Kariernya Berkembang Melalui Kecintaannya pada Penulisan
Secara jangka panjang, tulis tangan juga dapat membantu seseorang meraih karir yang lebih berarti. Ada satu artikel yang saya baca sebelumnya tentang bagaimana menulis secara manual ketika membuat rancangan personal ataupun tujuan hidup bisa menghasilkan dampak psikologis yang signifikan. Menulis tangan mampu menjalin hubungan emosi yang erat, hingga terasa seperti kita sedang melakukan seremonial pengesahan janji kepada diri sendiri.

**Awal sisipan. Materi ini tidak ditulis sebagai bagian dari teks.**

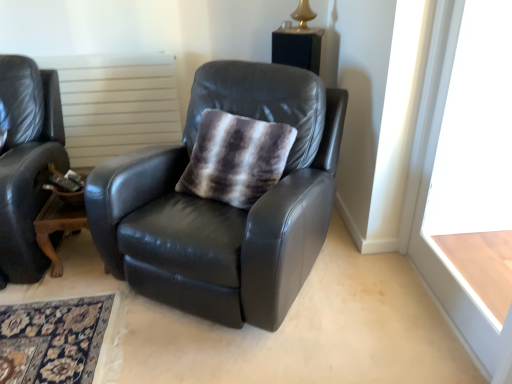
This screenshot has height=384, width=512. In order to click on brown wooden table at lower left in this screenshot , I will do `click(57, 226)`.

In order to face fuzzy brown and white throw pillow at center, should I rotate leftwards or rightwards?

Rotate left and turn 3.169 degrees.

What do you see at coordinates (224, 204) in the screenshot? I see `matte black leather chair at center` at bounding box center [224, 204].

Measure the distance between white wood window frame at right and camera.

white wood window frame at right is 5.19 feet from camera.

Locate an element on the screen. brown wooden table at lower left is located at coordinates (57, 226).

From a real-world perspective, does matte black leather chair at center stand above white wood window frame at right?

No, from a real-world perspective, matte black leather chair at center is not on top of white wood window frame at right.

Who is shorter, matte black leather chair at center or white wood window frame at right?

matte black leather chair at center is shorter.

Is matte black leather chair at center not within white wood window frame at right?

Yes.

From the image's perspective, is matte black leather chair at center above or below white wood window frame at right?

Clearly, from the image's perspective, matte black leather chair at center is above white wood window frame at right.

Looking at their sizes, would you say matte black leather chair at center is wider or thinner than fuzzy brown and white throw pillow at center?

matte black leather chair at center is wider than fuzzy brown and white throw pillow at center.

Which is more distant, (259, 115) or (281, 160)?

The point (259, 115) is farther from the camera.

The image size is (512, 384). I want to click on chair to the left of fuzzy brown and white throw pillow at center, so click(224, 204).

You are a GUI agent. You are given a task and a screenshot of the screen. Output one action in this format:
    pyautogui.click(x=<x>, y=<y>)
    Task: Click on the table below the matte black leather chair at center (from a real-world perspective)
    The width and height of the screenshot is (512, 384).
    Given the screenshot: What is the action you would take?
    pyautogui.click(x=57, y=226)

Between matte black leather chair at center and brown wooden table at lower left, which one is positioned in front?

matte black leather chair at center is in front.

Is matte black leather chair at center positioned with its back to brown wooden table at lower left?

No, matte black leather chair at center is not facing away from brown wooden table at lower left.

Which object is positioned more to the left, matte black leather chair at center or brown wooden table at lower left?

Positioned to the left is brown wooden table at lower left.

From the image's perspective, which object appears higher, fuzzy brown and white throw pillow at center or matte black leather chair at center?

fuzzy brown and white throw pillow at center, from the image's perspective.

Locate an element on the screen. This screenshot has width=512, height=384. chair below the fuzzy brown and white throw pillow at center (from the image's perspective) is located at coordinates (224, 204).

Considering the relative sizes of fuzzy brown and white throw pillow at center and matte black leather chair at center in the image provided, is fuzzy brown and white throw pillow at center shorter than matte black leather chair at center?

Yes, fuzzy brown and white throw pillow at center is shorter than matte black leather chair at center.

Saya pribadi telah mengalaminya. Ketika sedang menuliskan tujuan-tujuanku di jurnal sebagai seorang guru — hal-hal yang kuinginkan untuk dicapai pada tahun ini, jenis murid seperti apakah yang kukhendaki — aku merasa menjadi lebih bertekad untuk mewujudkannya. Tulisan tangan membatasi diriku dari penghapusan atau perubahan seenaknya. Terdapat suatu keikhlasan dalam setiap garis tulisanku.
Ini bukan sekadar cerita pribadi. Banyak orang hebat yang sudah mencapai kesuksesan di bidang mereka seperti penulis, seniman, serta pebisnis sering menggunakan tulis tangan untuk merencanakan ide-ide mereka, menilai performa diri sendiri, dan memformulasikan strategi masa depan. Tulis tangan membuat kita semakin terlibat secara fisikal. Dengan begitu, kita bisa fokus tanpa gangguan notifikasi apapun. Kita benar-benar dapat berfokus pada pemikiran kita.
Kita Harus Mengembalikan Tulis Tangan
Saya tidak bermaksud melawan perkembangan teknologi. Hanya saja, di era yang semakin canggih ini, penting bagi kita untuk memiliki metode agar dapat meredam laju kehidupan dan berfikir dengan lebih mendalam lagi. Menerapkan tulisan tangan bisa jadi solusi tersebut. Ia murah, mudah dilakukan namun memberikan pengaruh besar.
Sebagai seorang pendidik, saya akan tetap mendorong murid-muridku untuk rutin menulis. Saya akan selalu menyediakan kesempatan agar mereka dapat mempelajari lagi penggunaan pena dan kertas. Sebab, saya yakin di sinilah bibit-bibit pemikiran kritis, disiplin diri, serta introspeksi bisa berkembang.
Bagi seluruh orangtua, teman sejawat pengajar, serta mereka yang berkomitmen terhadap dunia pendidikan: marilah kita menghidupkan kembali tradisi tulis-menulis dengan tangan. Ini bukanlah upaya untuk merefleksikan zaman lampau, melainkan langkah menuju masa depan di mana pemikiran akan menjadi lebih penuh kesadaran, mendalam, dan sesuai dengan nilai-nilai manusiawi.
—
Apakah kamu masih menulis secara manual hingga sekarang? Jika belum, bisa jadi saatnya mengambil kembali buku catatanmu yang lama dan menyibukkan diri dengannya lagi.